Traunstein/Ampfing – Der Prozess gegen Simon S. (27) aus Ampfing steht kurz vor der Urteilsverkündung: Der junge Landwirt soll im Juli 2022 nach einem Fest seinen Freund überfahren und verletzt liegengelassen haben. S. soll an einer Augenkrankheit leiden und zudem betrunken gewesen sein. Weil er dem Geschädigten am Unfallort nicht half, wird ihm wegen fahrlässiger Körperverletzung, Gefährdung des Straßenverkehrs und versuchten Mordes der Prozess gemacht. Beim ersten Prozess gegen den Angeklagten im Juni 2023 konnte jedoch nicht abschließend geklärt werden, ob er dem Unfallopfer mit seinem Auto überhaupt hätte ausweichen können. Aus diesem Grund wurde ein neues Gutachten in Auftrag gegeben und der Prozess am 10. September neu aufgerollt.

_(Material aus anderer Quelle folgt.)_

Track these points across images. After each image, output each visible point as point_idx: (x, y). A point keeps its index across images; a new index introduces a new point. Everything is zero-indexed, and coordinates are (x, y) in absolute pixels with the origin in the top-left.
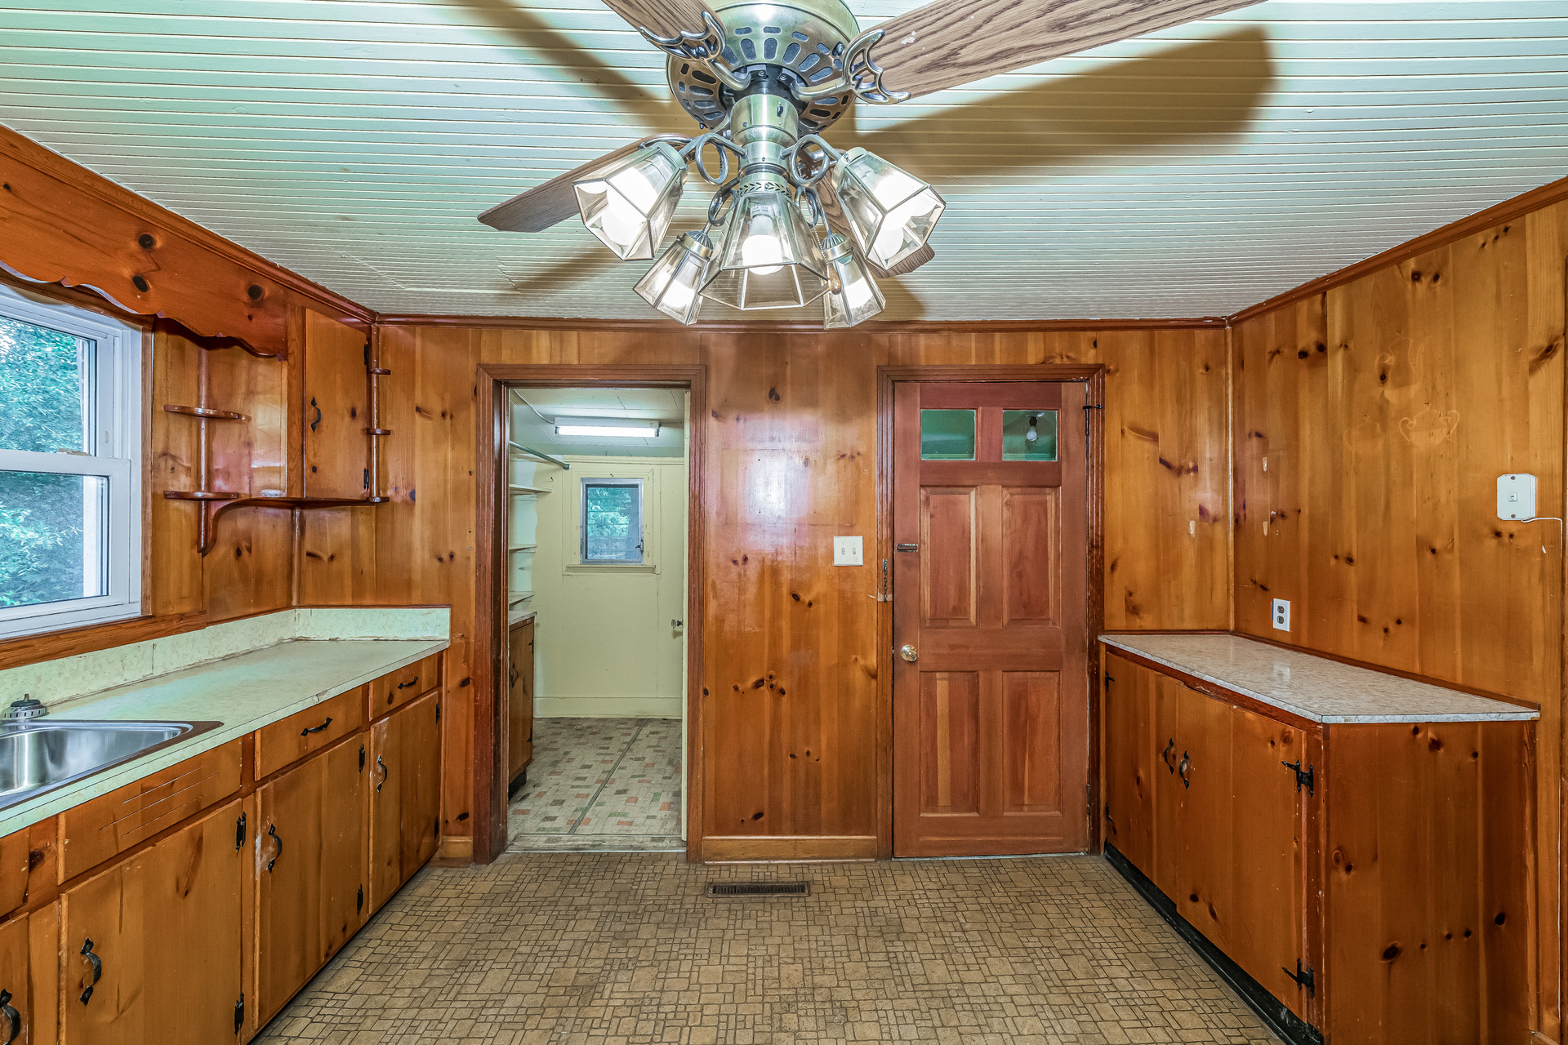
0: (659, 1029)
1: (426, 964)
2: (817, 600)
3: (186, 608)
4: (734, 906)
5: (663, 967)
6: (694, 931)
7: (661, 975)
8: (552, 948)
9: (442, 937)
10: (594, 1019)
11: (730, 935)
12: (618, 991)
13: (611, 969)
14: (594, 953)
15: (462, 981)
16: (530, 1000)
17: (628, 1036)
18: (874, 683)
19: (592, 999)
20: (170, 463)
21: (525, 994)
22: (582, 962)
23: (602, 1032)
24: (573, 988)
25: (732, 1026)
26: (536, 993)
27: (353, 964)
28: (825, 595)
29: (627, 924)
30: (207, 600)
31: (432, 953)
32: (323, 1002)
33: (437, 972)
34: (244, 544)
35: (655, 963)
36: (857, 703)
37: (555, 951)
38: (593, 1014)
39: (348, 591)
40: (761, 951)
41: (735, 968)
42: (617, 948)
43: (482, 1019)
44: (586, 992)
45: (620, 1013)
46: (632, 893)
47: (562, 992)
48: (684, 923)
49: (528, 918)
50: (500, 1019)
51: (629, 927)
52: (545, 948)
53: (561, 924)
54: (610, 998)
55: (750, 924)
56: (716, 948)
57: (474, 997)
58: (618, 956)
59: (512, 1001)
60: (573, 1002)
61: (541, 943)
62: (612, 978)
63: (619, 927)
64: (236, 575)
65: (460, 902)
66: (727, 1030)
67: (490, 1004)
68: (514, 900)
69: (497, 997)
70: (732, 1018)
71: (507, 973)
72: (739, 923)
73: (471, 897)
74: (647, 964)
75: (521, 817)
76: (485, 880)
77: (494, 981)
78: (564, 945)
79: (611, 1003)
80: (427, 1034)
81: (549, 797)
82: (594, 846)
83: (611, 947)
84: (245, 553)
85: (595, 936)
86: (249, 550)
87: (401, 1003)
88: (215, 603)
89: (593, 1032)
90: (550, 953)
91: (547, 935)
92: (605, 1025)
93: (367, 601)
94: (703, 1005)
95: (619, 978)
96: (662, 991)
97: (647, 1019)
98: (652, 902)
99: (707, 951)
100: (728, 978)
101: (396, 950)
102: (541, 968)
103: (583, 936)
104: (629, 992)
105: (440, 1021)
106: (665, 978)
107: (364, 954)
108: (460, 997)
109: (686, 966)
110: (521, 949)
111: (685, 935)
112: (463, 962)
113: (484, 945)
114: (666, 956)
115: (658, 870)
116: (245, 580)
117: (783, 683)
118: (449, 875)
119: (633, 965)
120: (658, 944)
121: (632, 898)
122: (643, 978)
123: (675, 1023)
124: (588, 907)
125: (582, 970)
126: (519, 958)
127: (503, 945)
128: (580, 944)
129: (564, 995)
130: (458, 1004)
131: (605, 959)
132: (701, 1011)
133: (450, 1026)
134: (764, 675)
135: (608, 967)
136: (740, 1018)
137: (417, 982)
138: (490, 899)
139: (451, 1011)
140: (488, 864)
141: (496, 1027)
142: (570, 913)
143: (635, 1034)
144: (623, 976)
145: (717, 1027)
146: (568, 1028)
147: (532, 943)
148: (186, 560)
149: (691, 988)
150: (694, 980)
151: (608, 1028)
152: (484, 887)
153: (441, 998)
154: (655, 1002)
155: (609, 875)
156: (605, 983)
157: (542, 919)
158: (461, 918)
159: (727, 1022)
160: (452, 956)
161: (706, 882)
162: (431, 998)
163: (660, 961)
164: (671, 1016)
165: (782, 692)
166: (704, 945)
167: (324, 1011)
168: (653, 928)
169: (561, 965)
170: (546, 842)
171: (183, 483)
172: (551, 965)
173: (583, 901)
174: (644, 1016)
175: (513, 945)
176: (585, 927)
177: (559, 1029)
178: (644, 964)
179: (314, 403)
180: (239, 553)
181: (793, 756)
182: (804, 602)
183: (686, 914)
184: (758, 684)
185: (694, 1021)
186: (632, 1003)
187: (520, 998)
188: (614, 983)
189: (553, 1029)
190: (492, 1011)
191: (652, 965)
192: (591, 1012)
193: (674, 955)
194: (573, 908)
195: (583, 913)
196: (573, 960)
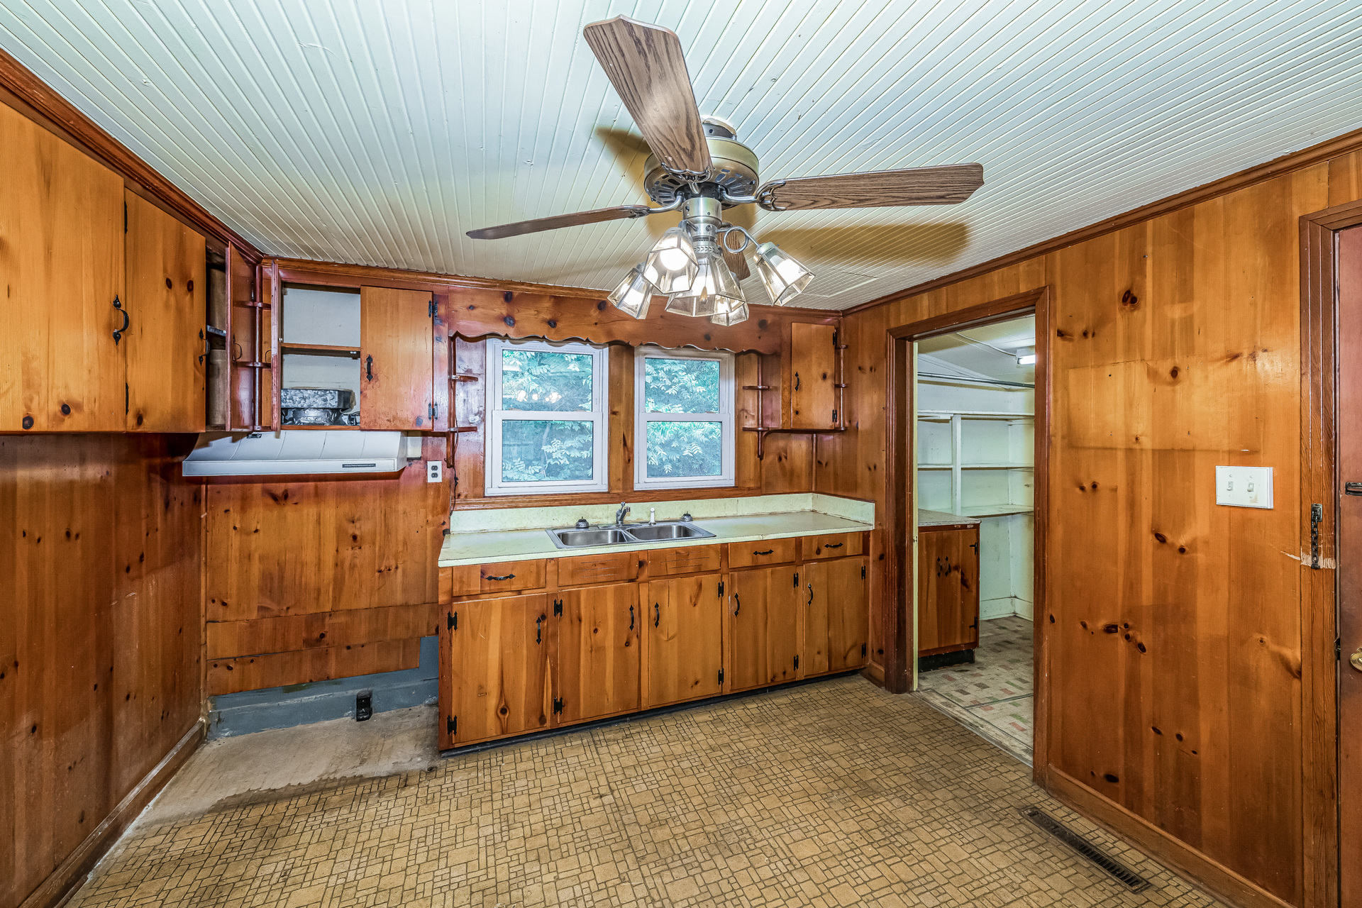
0: (882, 843)
1: (815, 718)
2: (1193, 545)
3: (752, 485)
4: (1036, 836)
5: (927, 820)
6: (977, 822)
7: (921, 823)
8: (877, 757)
9: (833, 712)
10: (856, 805)
11: (1005, 847)
12: (885, 806)
13: (895, 793)
14: (896, 778)
15: (820, 737)
16: (838, 770)
17: (863, 829)
18: (1296, 683)
19: (867, 797)
20: (745, 414)
21: (839, 766)
22: (884, 776)
23: (853, 814)
24: (861, 782)
25: (929, 887)
26: (844, 769)
27: (790, 697)
28: (1206, 543)
29: (935, 780)
30: (763, 482)
31: (822, 716)
32: (767, 703)
33: (816, 725)
34: (783, 454)
35: (925, 814)
36: (1262, 703)
37: (876, 759)
38: (858, 803)
39: (832, 487)
40: (1019, 878)
41: (977, 865)
42: (912, 787)
43: (811, 759)
44: (867, 790)
45: (872, 815)
46: (962, 767)
47: (856, 780)
48: (977, 812)
49: (883, 734)
50: (817, 765)
51: (934, 783)
52: (873, 754)
53: (896, 750)
54: (876, 805)
55: (1033, 857)
56: (980, 844)
57: (817, 747)
58: (907, 790)
59: (830, 763)
60: (856, 789)
61: (874, 750)
62: (890, 797)
63: (928, 778)
64: (779, 470)
65: (859, 702)
66: (922, 885)
67: (820, 756)
68: (887, 720)
69: (826, 756)
70: (935, 884)
71: (842, 750)
72: (1023, 848)
73: (867, 704)
74: (920, 809)
75: (946, 681)
76: (883, 700)
77: (832, 748)
78: (884, 761)
79: (874, 808)
80: (785, 745)
81: (978, 680)
82: (971, 725)
83: (909, 783)
84: (783, 459)
85: (908, 770)
86: (786, 458)
87: (790, 726)
88: (768, 484)
89: (848, 810)
90: (873, 759)
91: (882, 749)
92: (858, 813)
93: (839, 493)
94: (925, 860)
95: (893, 801)
96: (910, 829)
97: (883, 833)
98: (969, 783)
99: (971, 839)
100: (964, 865)
101: (810, 703)
102: (860, 761)
103: (900, 765)
104: (890, 812)
105: (795, 745)
106: (920, 826)
107: (797, 696)
108: (813, 743)
109: (943, 833)
110: (860, 745)
111: (969, 818)
112: (830, 729)
113: (847, 730)
114: (937, 816)
115: (1002, 769)
116: (784, 474)
117: (1144, 638)
118: (869, 686)
119: (913, 803)
120: (941, 806)
121: (958, 770)
122: (907, 814)
123: (896, 850)
124: (922, 754)
125: (879, 780)
126: (856, 749)
127: (855, 736)
128: (893, 767)
129: (856, 782)
130: (808, 745)
131: (898, 786)
132: (920, 861)
133: (796, 750)
134: (1117, 619)
135: (895, 791)
136: (940, 889)
137: (804, 723)
138: (874, 711)
139: (803, 745)
140: (893, 693)
141: (812, 767)
142: (908, 749)
143: (867, 832)
144: (896, 802)
145: (919, 878)
146: (839, 797)
147: (870, 747)
148: (752, 461)
149: (930, 845)
150: (938, 844)
151: (858, 816)
152: (878, 703)
153: (805, 737)
154: (898, 830)
155: (959, 747)
156: (883, 796)
157: (889, 740)
158: (851, 711)
159: (928, 883)
160: (828, 723)
161: (1033, 805)
162: (801, 733)
163: (930, 815)
164: (898, 844)
165: (1142, 648)
166: (974, 834)
167: (764, 707)
168: (950, 796)
169: (871, 768)
170: (942, 703)
171: (750, 423)
172: (867, 765)
173: (924, 749)
174: (883, 830)
175: (860, 740)
176: (907, 762)
177: (835, 793)
178: (917, 807)
179: (797, 375)
180: (780, 459)
181: (1157, 731)
182: (1173, 545)
183: (986, 809)
184: (1111, 629)
185: (909, 860)
186: (885, 818)
187: (835, 765)
188: (888, 800)
189: (833, 791)
190: (817, 759)
191: (921, 813)
192: (859, 802)
193: (943, 820)
194: (913, 747)
195: (915, 754)
196: (880, 772)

Am 12. September soll das neue Gutachten nun vorgetragen und das Urteil der Kammer gefällt werden.

Noch vier Stunden nach dem Unfall 1,5 Promille nachgewiesen

Simon S. gab an, dass er nie übermäßig viel getrunken habe – lediglich „beim Weggehen ein paar Bier“. Wegen seiner Augenkrankheit sei er weiterhin in Behandlung. Das Verhältnis zum Unfallopfer, einem Freund und Nachbarn, sei nach wie vor gut. „Immer, wenn ich ihn sehe, bin ich jedes Mal froh, dass es ihm gut geht“, sagte der Beschuldigte vor Gericht. Er betonte, wie sehr ihn und seine Familie die Konsequenzen des Unfalls belasteten. Die Verteidigung hob den hohen Grad an Stigmatisierung seines Mandanten hervor. Als Landwirt ohne Führerschein sei Simon S. nun auch ständig auf Hilfe angewiesen. „Das ist eine große Belastung für mich und meine Familie“, sagte der Beschuldigte zu Richter Volker Ziegler.

Schon im ersten Prozess war strittig gewesen, ob Simon S. die Fahrerflucht mit Vorsatz beging. Er selbst sagte aus, er war der Überzeugung, ein Reh angefahren zu haben. Als er nach dem Aufprall stehenblieb, sei er um das Auto, habe seinen verletzten Freund aber nicht gesehen. Nach dem Aufprall habe er gedacht, dass seine Brille zersprungen sei – tatsächlich war jedoch die Windschutzscheibe seines Autos zu Bruch gegangen. Noch vier Stunden nach dem Unfall gegen 5 Uhr morgens waren dem Angeklagten 1,5 Promille Blutalkohol nachgewiesen worden.

Die Urteilsverkündung ist voraussichtlich am Nachmittag zu erwarten.